Smith’s anal­y­sis runs much deeper than his stock­pile of songs, though. “I also re­ally wanted this al­bum to have a very hu­man qual­ity that is easy to crit­i­cize,” he adds. “When you think about dou­ble records, they’re al­ways as­so­ci­ated with bloated, rock’n’roll ex­cess, which is some­thing I kind of wanted to play with. I wanted to make a record that, at first glance, seemed like a mis­take or im­per­fect, but through­out the course of the record it wins you over.”

Is the Is Are (the ti­tle comes from a poem he com­mis­sioned for the record) ex­pands the son­i­cally ro­bust dream pop of their de­but, 2012’s Oshin, by pre­sent­ing DIIV’s lu­mi­nous sound in a wider scope, one that came with a de­sire to re­ject the con­ven­tions of rock mu­sic.

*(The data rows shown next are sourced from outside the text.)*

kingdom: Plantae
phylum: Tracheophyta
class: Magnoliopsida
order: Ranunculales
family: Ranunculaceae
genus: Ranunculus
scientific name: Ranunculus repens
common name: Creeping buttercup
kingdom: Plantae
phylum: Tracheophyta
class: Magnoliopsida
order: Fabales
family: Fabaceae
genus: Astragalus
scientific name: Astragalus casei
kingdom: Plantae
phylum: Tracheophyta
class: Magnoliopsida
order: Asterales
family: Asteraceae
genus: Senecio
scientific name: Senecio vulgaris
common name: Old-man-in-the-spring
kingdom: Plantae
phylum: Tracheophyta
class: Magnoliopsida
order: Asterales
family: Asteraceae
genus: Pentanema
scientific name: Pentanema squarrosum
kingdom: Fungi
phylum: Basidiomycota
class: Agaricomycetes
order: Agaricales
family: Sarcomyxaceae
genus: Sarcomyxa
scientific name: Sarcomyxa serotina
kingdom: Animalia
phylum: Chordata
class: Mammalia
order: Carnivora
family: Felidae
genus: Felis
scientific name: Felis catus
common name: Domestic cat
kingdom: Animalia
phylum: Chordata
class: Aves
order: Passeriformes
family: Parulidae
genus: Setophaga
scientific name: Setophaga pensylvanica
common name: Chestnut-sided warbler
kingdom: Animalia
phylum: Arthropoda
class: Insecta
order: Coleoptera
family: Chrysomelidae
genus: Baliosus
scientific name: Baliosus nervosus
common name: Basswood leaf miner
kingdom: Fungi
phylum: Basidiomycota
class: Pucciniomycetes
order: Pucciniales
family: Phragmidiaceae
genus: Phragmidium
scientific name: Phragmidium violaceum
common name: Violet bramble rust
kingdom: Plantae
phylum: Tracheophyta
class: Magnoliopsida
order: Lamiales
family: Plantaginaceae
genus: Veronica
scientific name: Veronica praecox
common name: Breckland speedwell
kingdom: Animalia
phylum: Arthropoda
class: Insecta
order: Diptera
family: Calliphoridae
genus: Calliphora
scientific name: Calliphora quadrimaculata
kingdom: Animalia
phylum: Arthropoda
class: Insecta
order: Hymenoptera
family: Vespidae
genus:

“There isn’t re­ally one song that has a ver­se­cho­rus-verse struc­ture,” Smith ad­mits. “The songs are based more on Krautrock. They’re more driv­ing and less pre­dictable, and fol­low their own struc­ture with­out be­ing forced into a cho­rus or verse or a solo or a bridge. Also, I mixed the record my­self and I don’t think I re­ally knew how to do that. But I just kind of owned it be­cause I knew what I wanted it to sound like. There were a lot of de­ci­sions I made that were ex­per­i­men­tal, just based on me hav­ing no idea what I was do­ing.”

Lyri­cally, Smith al­lowed him­self to open up and ad­dress the per­sonal trou­bles he’s been deal­ing with over the last cou­ple of years — specif­i­cally his 2013 ar­rest for heroin pos­ses­sion. Smith sees Is the Is Are as an op­por­tu­nity to prove that DIIV has a fu­ture.

“It was im­por­tant for me though to make a good record for a lot of rea­sons,” he ex­plains. “But mostly just to save my own name, so I wouldn’t spend eternity as a foot­note as the guy who got ar­rested for drugs. I think af­ter that hap­pened, if I didn’t make a good record, we would have been a flash in the pan. My name wouldn’t have been as­so­ci­ated with mu­sic, it would have been as­so­ci­ated with th­ese more sor­did things, which was a very ter­ri­fy­ing prospect.”